The riders laughed at him, both of them. ‘There’s no alchemist,’ said the other one. ‘She’s dead by now. Look at this place. Everything bites and stings and wants to eat you.’
‘She has Skjorl.’ Skjorl who’d crossed the moors on his own. Skjorl who’d killed a dragon. Skjorl the cold killer, and Jasaan had to wonder what an alchemist could do to make a man like that serve anyone but himself. Or maybe it was a different Skjorl, but Jasaan couldn’t quite make himself believe that was right.
‘She’s an alchemist,’ said Nezak. ‘They know the paths to places like this.’
And that might even be true. For some reason, Jasaan hoped it was.
55
Twelve days before the Black Mausoleum
The first thing he noticed when he woke up was that he wasn’t hidden under a fallen tree any more. There wasn’t a comfortable bed of dead leaves keeping him warm. He was lying on bare earth. It was cold and it was damp and it was dark. Late afternoon under the canopy of the Raksheh.
The next thing he noticed was that he was in a cage. He didn’t get any further than that.
‘No! No! No! ’ He jumped up. His head was fuzzy but he hardly noticed; instead, he hurled himself at the bars, battering at them, tearing with his hands until his fingers started to bleed. ‘No!’ He wasn’t going anywhere in a cage. Not that, not in a cage up in the air, waiting for it to shatter, waiting to fall, helpless, out of the sky. Never again. Death first…
He stopped. His heart was beating fit to burst. He was breathing as though he’d just run up a mountain.
Not a cage for dragon-slaves. That time was gone.
He took deep breaths. Slow, steady, trying to calm his heart. There were no dragon-riders any more. Their time was past. Their eyries were gone, and their slave-cages too. No one was going to lift him up into the air to freeze and gasp and fall and die.
He looked about. If not an eyrie, then where was he?
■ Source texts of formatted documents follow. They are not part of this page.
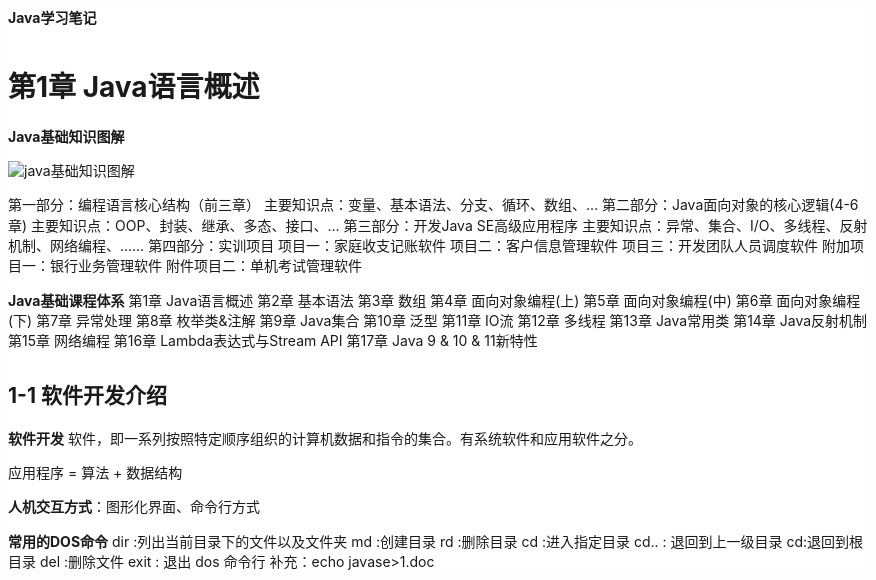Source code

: **Java学习笔记**

# 第1章 Java语言概述

**Java基础知识图解**

![java基础知识图解](JavaSE.assets/java%E5%9F%BA%E7%A1%80%E7%9F%A5%E8%AF%86%E5%9B%BE%E8%A7%A3.png)

第一部分：编程语言核心结构（前三章）
主要知识点：变量、基本语法、分支、循环、数组、…
第二部分：Java面向对象的核心逻辑(4-6章)
主要知识点：OOP、封装、继承、多态、接口、…
第三部分：开发Java SE高级应用程序
主要知识点：异常、集合、I/O、多线程、反射机制、网络编程、……
第四部分：实训项目
项目一：家庭收支记账软件
项目二：客户信息管理软件
项目三：开发团队人员调度软件
附加项目一：银行业务管理软件
附件项目二：单机考试管理软件

**Java基础课程体系**
第1章 Java语言概述
第2章 基本语法
第3章 数组
第4章 面向对象编程(上)
第5章 面向对象编程(中)
第6章 面向对象编程(下)
第7章 异常处理
第8章 枚举类&注解
第9章 Java集合
第10章 泛型
第11章 IO流
第12章 多线程
第13章 Java常用类
第14章 Java反射机制
第15章 网络编程
第16章 Lambda表达式与Stream API
第17章 Java 9 & 10 & 11新特性

## 1-1 软件开发介绍

**软件开发**
软件，即一系列按照特定顺序组织的计算机数据和指令的集合。有系统软件和应用软件之分。

应用程序 = 算法 + 数据结构

**人机交互方式**：图形化界面、命令行方式

**常用的DOS命令**
dir :列出当前目录下的文件以及文件夹
md :创建目录
rd :删除目录
cd :进入指定目录
cd.. : 退回到上一级目录
cd\:退回到根目录
del :删除文件
exit : 退出 dos 命令行
补充：echo javase>1.doc
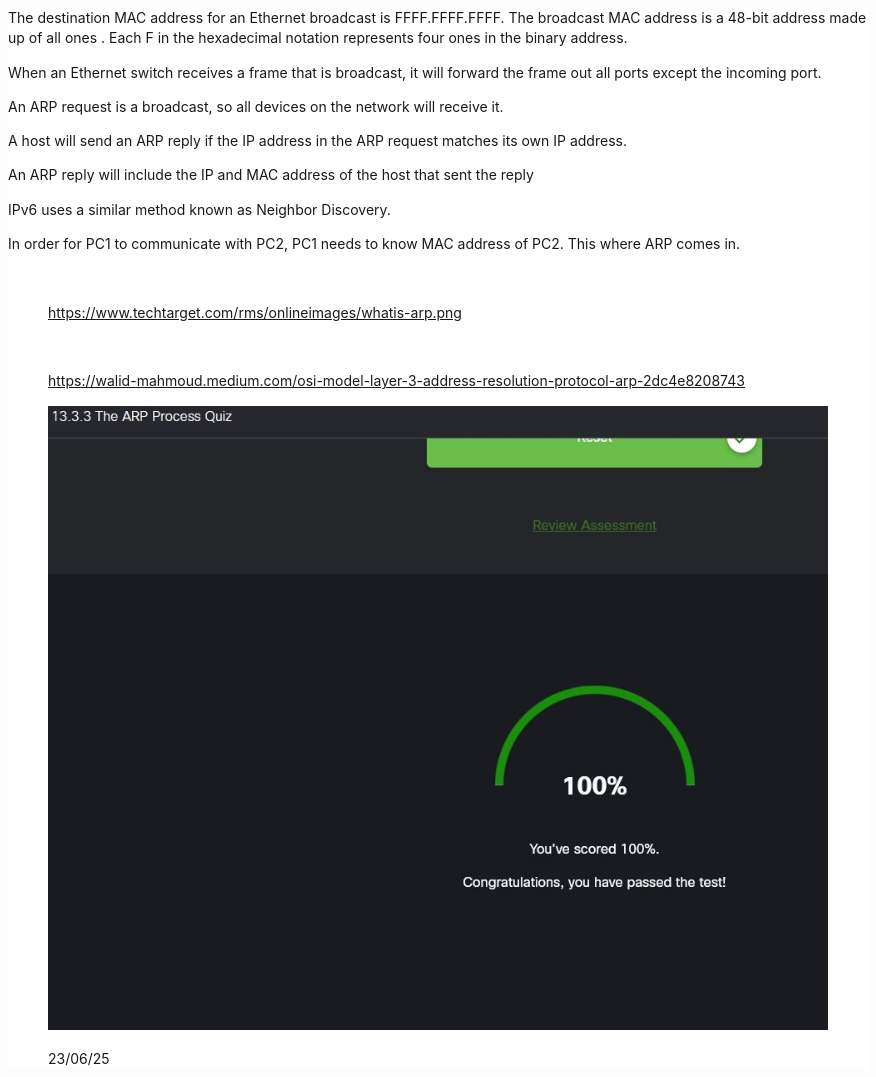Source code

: The destination MAC address for an Ethernet broadcast is FFFF.FFFF.FFFF. The broadcast MAC address is a 48-bit address made up of all ones . Each F in the hexadecimal notation represents four ones in the binary address.

When an Ethernet switch receives a frame that is broadcast, it will forward the frame out all ports except the incoming port.

An ARP request is a broadcast, so all devices on the network will receive it.

A host will send an ARP reply if the IP address in the ARP request matches its own IP address.

An ARP reply will include the IP and MAC address of the host that sent the reply

IPv6 uses a similar method known as Neighbor Discovery.

In order for PC1 to communicate with PC2, PC1 needs to know MAC address of PC2. This where ARP comes in.&#x20;

<figure><img src="../.gitbook/assets/Screenshot 2025-06-23 at 09-19-34 whatis-arp.png (PNG Image 1200 × 672 pixels).png" alt=""><figcaption><p><a href="https://www.techtarget.com/rms/onlineimages/whatis-arp.png">https://www.techtarget.com/rms/onlineimages/whatis-arp.png</a></p></figcaption></figure>

<figure><img src="../.gitbook/assets/Screenshot 2025-06-23 at 09-22-20 OSI Model Layer 3 — Address Resolution Protocol (ARP) by Walid Mahmoud Medium.png" alt=""><figcaption><p><a href="https://walid-mahmoud.medium.com/osi-model-layer-3-address-resolution-protocol-arp-2dc4e8208743">https://walid-mahmoud.medium.com/osi-model-layer-3-address-resolution-protocol-arp-2dc4e8208743</a></p></figcaption></figure>

<figure><img src="../.gitbook/assets/Captusre.JPG" alt=""><figcaption><p>23/06/25</p></figcaption></figure>
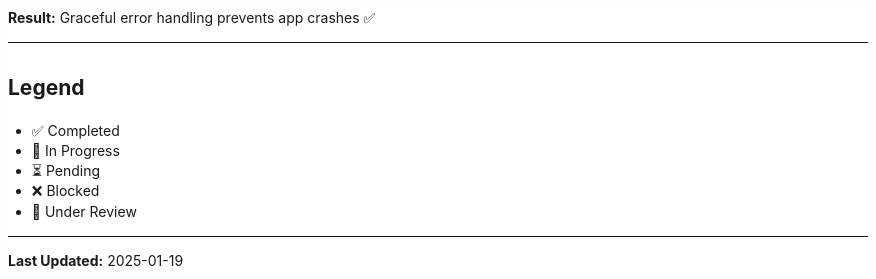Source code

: 
**Result:** Graceful error handling prevents app crashes ✅

---

## Legend
- ✅ Completed
- 🔄 In Progress
- ⏳ Pending
- ❌ Blocked
- 🚧 Under Review

---

**Last Updated:** 2025-01-19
With a start he realised he knew this place. The cage was sitting on the forest floor surrounded by giant trees, only here, he knew, the trees were full of holes. This was where the outsiders had lived, the ones he’d found on his first trek out of the forest, the ones who gouged holes into trees for places to sleep and to store their food, higher than any snapper could reach.
On the forest floor around him shadows moved slowly about. Men and women, shaping pieces of wood and making more ropes. He didn’t smell any cooking. They did that somewhere else, far away from where they slept. He remembered that. Hunters vanished into the woods in twos and threes, sometimes for more than a week, coming back with whatever meat they’d managed to find, but always stopping to cook it a half day away. You never knew how close a snapper pack might be.
‘Hey!’ he called. ‘Hey!’
Faces turned and quickly looked away. He didn’t know them. He didn’t remember much of the time he’d spent here, but it had been months. He stretched and rubbed his hands and wrists. The ropes were gone. Now he had a cage instead. Was that any better?
The twilight turned slowly into night. When it was black as pitch, he felt more than heard the air move beside his cage and a voice hissed at him: ‘The only reason you’re not already dead is that woman.’
Siff spun around. In the darkness he couldn’t see a thing. Whoever was talking was standing next to him, and Siff couldn’t see him, that’s how dark the Raksheh was when the sun went down. ‘Who’s that?’ he asked.